Have the tables used by the query been tuned?  If not, I would suggest tuning the tables.

In the Management Portal, System Explorer -> SQL, switch to the proper namespace and then enter the query text in the Execute Query tab and press the Show Plan button.  Now do the same with the query that selects just a single column and compare the query plans.  Are they different? 

If they are different, post the query plans here so we can have a look.

Possible other issues:

- Are any of the fields in the multi-field select list computed, and could the computation be taking a long time?

- Is the table using default storage, or %CacheSQLStorage?  If %CacheSQLStorage, do any of the fields in the multi-select field list have expensive data retrieval logic?

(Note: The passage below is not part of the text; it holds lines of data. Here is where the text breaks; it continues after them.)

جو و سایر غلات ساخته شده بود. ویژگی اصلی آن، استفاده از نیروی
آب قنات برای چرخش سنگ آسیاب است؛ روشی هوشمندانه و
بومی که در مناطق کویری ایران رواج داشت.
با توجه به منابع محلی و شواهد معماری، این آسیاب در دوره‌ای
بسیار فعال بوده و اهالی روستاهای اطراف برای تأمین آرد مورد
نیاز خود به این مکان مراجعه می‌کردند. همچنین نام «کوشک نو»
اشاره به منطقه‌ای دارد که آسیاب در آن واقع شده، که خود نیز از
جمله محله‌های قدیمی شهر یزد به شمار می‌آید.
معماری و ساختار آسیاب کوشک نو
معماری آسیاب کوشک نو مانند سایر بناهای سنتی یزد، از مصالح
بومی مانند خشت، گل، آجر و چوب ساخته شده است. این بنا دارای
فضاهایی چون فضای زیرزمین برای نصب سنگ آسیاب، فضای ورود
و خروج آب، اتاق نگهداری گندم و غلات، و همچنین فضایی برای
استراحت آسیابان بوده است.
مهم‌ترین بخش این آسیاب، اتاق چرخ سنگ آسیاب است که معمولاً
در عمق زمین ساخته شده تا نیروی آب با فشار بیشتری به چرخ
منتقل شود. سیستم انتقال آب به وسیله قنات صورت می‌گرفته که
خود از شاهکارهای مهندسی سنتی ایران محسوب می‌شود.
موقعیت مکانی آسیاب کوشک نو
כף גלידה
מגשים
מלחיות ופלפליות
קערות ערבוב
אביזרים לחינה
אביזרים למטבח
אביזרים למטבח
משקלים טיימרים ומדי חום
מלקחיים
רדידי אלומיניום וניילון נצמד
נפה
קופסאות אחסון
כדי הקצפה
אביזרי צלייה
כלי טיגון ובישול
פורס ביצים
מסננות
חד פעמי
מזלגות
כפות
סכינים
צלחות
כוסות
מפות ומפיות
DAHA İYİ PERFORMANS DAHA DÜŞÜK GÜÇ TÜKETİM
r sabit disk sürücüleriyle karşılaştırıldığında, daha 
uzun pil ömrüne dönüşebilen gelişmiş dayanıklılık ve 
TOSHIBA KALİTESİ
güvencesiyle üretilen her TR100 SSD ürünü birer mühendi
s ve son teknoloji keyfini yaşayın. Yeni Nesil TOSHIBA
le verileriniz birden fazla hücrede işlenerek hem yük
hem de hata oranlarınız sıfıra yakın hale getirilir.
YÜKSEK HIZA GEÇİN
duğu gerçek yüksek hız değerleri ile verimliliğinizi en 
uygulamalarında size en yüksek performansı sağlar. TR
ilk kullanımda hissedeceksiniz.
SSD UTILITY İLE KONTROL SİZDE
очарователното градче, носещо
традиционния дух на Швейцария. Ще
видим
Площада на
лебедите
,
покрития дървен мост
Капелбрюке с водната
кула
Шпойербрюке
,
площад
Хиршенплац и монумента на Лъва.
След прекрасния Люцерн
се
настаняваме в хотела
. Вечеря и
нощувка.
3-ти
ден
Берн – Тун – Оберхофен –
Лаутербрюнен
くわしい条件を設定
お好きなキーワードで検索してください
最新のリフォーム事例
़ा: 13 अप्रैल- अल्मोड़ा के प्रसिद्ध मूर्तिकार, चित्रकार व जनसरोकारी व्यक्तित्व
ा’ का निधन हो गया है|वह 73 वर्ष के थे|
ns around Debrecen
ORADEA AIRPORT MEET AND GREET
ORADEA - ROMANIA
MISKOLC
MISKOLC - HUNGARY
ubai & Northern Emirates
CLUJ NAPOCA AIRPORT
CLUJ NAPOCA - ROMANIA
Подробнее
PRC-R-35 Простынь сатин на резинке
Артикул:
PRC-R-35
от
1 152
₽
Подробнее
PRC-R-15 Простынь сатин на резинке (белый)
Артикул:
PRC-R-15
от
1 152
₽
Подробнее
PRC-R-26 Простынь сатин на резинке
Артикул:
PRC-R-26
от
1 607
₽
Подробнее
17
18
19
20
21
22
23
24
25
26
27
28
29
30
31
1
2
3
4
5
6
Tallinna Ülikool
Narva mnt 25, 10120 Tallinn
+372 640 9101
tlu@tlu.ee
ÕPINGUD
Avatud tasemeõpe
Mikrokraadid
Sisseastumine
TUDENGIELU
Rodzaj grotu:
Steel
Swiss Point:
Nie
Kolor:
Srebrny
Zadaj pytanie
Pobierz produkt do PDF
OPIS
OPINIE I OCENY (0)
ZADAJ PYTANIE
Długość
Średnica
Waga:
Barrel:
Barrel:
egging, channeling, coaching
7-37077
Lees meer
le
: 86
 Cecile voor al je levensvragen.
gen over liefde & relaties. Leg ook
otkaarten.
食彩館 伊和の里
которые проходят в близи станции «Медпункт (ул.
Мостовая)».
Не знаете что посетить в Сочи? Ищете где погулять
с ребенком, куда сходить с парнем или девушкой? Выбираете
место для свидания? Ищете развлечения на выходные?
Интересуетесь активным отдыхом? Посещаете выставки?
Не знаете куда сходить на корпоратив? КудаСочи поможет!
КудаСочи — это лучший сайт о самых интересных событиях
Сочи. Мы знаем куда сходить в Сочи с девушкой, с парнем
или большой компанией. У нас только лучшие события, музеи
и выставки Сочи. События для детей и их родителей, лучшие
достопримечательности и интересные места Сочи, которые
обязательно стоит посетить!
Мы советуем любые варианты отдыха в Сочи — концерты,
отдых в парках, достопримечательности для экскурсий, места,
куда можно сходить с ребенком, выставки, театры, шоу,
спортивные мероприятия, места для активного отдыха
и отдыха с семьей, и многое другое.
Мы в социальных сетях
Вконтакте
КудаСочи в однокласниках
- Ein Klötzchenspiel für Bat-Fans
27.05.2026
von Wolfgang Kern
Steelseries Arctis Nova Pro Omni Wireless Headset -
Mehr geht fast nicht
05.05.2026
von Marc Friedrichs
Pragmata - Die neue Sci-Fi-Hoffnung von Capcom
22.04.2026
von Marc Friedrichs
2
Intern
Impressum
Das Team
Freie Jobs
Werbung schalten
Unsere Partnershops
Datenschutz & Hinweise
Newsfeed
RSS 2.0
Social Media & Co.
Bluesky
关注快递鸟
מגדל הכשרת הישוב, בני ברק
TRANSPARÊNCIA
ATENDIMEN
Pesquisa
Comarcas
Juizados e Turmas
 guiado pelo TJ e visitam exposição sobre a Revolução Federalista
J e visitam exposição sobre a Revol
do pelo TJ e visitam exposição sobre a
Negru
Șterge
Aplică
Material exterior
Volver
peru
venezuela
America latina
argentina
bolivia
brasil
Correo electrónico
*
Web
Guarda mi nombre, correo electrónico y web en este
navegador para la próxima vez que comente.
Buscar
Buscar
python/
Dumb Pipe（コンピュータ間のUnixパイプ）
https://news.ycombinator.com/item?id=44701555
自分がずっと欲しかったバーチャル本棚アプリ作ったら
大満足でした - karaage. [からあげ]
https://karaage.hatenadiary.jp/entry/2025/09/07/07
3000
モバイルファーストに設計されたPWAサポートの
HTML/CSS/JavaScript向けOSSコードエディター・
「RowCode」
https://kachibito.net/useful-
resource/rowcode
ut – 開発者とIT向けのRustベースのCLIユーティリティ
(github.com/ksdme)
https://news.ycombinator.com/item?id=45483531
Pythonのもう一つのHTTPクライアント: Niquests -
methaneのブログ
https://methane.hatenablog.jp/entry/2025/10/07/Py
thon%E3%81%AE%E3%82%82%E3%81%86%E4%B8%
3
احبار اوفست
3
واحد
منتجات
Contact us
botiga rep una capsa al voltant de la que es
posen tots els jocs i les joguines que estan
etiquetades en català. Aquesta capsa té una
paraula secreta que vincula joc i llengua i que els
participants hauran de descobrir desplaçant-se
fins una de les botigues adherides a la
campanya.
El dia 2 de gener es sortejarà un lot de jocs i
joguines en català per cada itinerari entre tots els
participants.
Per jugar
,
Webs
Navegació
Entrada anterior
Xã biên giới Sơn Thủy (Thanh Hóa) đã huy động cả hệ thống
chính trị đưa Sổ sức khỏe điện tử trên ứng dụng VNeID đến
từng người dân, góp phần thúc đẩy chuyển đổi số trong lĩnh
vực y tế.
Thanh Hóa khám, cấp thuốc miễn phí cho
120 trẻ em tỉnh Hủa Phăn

- Are the tables in the from clause all base tables, or are views involved? 

- Do the fields in the select list come from the same table?


Hi Andy! The logical explanation for this behavior is that changing the select list causes the query optimizer to choose another execution plan\access path. Unfortunately the new plan is slower than the first one.

Like David describe I think the first step is to check that all tables has selectivity information. These infos are very important and used by the optimzer to find the "right"\fastest plan. You can evaluate this by compare the used plans.

So: -> execute TuneTable and check again.


If you can share the Show Plan information for each query that will probably add some insight.   Given that the second query has only one column it may be that there are additional adjustments to the query that would yield better performance, although this does not directly address your specific question as to why it is much slower.  At the same time a query that is taking well over 30 minutes seems like there is something not quite right.


Thanks for the responses.  These all make sense to me but unfortunately, this database lives underneath an application layer (Artiva from Ontario) so we don't have control even to look at execution plans.  We are using DBeaver to run sql but that option is not available.  I also assume we don't have access to tune the db either.


Can you post the original SQL? Maybe I can find some joins that missbehaviours. In some cases a select to a specific field in joins let the query-optimizer run the false index. My experience is that the query-opt. somehow decides to use the extend-index instead of an property-index.